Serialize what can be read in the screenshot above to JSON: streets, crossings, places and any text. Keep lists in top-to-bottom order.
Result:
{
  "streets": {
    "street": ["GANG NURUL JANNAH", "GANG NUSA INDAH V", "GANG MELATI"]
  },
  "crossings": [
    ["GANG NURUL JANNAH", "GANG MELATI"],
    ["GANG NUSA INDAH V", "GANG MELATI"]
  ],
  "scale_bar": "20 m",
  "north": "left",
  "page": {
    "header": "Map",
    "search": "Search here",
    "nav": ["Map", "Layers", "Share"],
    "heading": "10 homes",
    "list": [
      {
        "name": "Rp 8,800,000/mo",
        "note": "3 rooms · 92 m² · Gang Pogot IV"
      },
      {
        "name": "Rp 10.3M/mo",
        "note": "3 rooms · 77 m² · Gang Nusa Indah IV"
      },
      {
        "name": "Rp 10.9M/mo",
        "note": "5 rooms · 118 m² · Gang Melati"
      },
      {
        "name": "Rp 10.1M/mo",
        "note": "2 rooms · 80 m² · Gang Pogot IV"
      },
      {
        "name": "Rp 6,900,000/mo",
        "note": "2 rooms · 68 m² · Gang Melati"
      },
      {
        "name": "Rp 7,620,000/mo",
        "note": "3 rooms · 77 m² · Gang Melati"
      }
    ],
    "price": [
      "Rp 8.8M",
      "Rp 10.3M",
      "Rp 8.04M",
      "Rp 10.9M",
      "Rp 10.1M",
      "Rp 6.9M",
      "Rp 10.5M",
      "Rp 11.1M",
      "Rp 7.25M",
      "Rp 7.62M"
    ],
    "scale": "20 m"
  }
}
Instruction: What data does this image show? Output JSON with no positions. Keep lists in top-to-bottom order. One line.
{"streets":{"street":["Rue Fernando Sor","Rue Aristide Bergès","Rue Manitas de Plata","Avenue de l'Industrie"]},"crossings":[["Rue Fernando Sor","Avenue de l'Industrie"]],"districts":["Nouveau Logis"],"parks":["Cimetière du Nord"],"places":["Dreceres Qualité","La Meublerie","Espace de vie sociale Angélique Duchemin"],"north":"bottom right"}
================================
**REQUIRED ACTION**. Exactly how many lines of the data above hold the word "name"? The number is the whole answer.

**SOLUTION**. 6